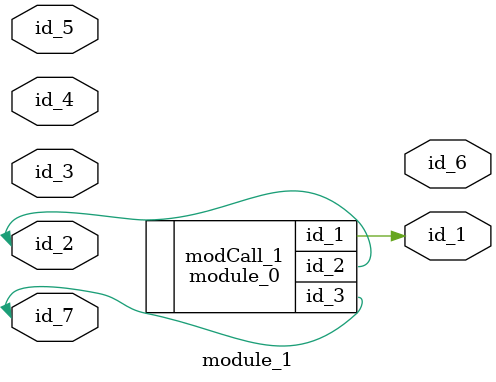
<source format=v>
module module_0 (
    id_1,
    id_2,
    id_3
);
  output wire id_3;
  inout wire id_2;
  output wire id_1;
  parameter id_4 = 1;
endmodule
module module_1 (
    id_1,
    id_2,
    id_3,
    id_4,
    id_5,
    id_6,
    id_7
);
  inout wire id_7;
  output wire id_6;
  module_0 modCall_1 (
      id_1,
      id_2,
      id_7
  );
  input wire id_5;
  input wire id_4;
  inout wire id_3;
  inout wire id_2;
  output wire id_1;
  wire id_8;
  wire id_9;
  localparam id_10 = 1;
endmodule

</source>
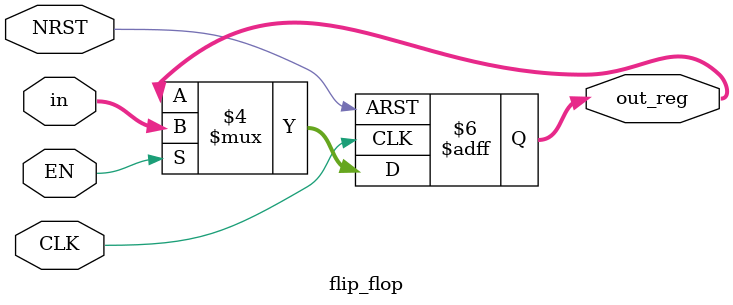
<source format=v>
module flip_flop
    #(
        parameter N = 16
    )(
        input  CLK,EN,NRST,
        input  [ N - 1 :0 ] in,
        output reg [ N - 1 : 0] out_reg
    );

        always@(posedge CLK or negedge NRST)
            if(!NRST) 
                out_reg <= 'b0;
            else if(EN)
                out_reg <= #1 in  ;
            else
                out_reg <= #1 out_reg;
endmodule
</source>
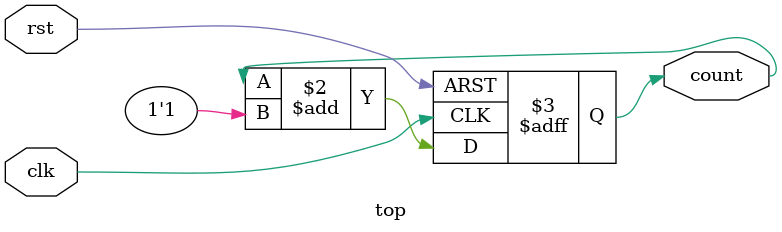
<source format=v>
module top(input wire clk,rst,output reg count);

always @(posedge clk or posedge rst)begin
	if(rst)
		count <= 0;
	else
		count <= count + 1'b1;
end

endmodule

</source>
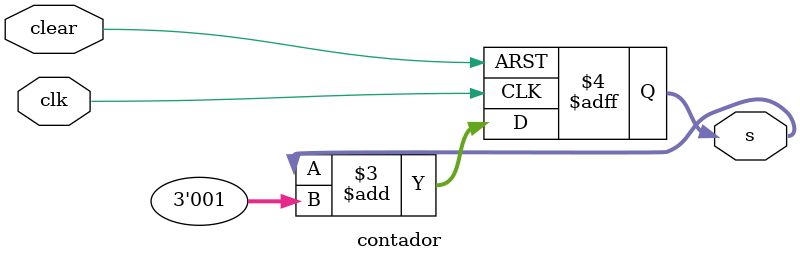
<source format=v>
module contador (clk, clear, s);

input clk, clear;
output [2:0] s;
reg [2:0] s;

always @(posedge clk or negedge clear)

	if(!clear)
	
		s <= 3'd0;
		
	else
	
		s <= s + 3'd1;
		
endmodule


</source>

Assignment
Repeat the records above word for word, keeping no pictures in the copy.

Reply to the task
<source format=v>
module module_0 (
    id_1,
    id_2,
    id_3
);
  output wire id_3;
  inout wire id_2;
  output wire id_1;
  parameter id_4 = 1;
endmodule
module module_1 (
    id_1,
    id_2,
    id_3,
    id_4,
    id_5,
    id_6,
    id_7
);
  inout wire id_7;
  output wire id_6;
  module_0 modCall_1 (
      id_1,
      id_2,
      id_7
  );
  input wire id_5;
  input wire id_4;
  inout wire id_3;
  inout wire id_2;
  output wire id_1;
  wire id_8;
  wire id_9;
  localparam id_10 = 1;
endmodule

</source>
<source format=v>
module flip_flop
    #(
        parameter N = 16
    )(
        input  CLK,EN,NRST,
        input  [ N - 1 :0 ] in,
        output reg [ N - 1 : 0] out_reg
    );

        always@(posedge CLK or negedge NRST)
            if(!NRST) 
                out_reg <= 'b0;
            else if(EN)
                out_reg <= #1 in  ;
            else
                out_reg <= #1 out_reg;
endmodule
</source>
<source format=v>
module top(input wire clk,rst,output reg count);

always @(posedge clk or posedge rst)begin
	if(rst)
		count <= 0;
	else
		count <= count + 1'b1;
end

endmodule

</source>
<source format=v>
module contador (clk, clear, s);

input clk, clear;
output [2:0] s;
reg [2:0] s;

always @(posedge clk or negedge clear)

	if(!clear)
	
		s <= 3'd0;
		
	else
	
		s <= s + 3'd1;
		
endmodule


</source>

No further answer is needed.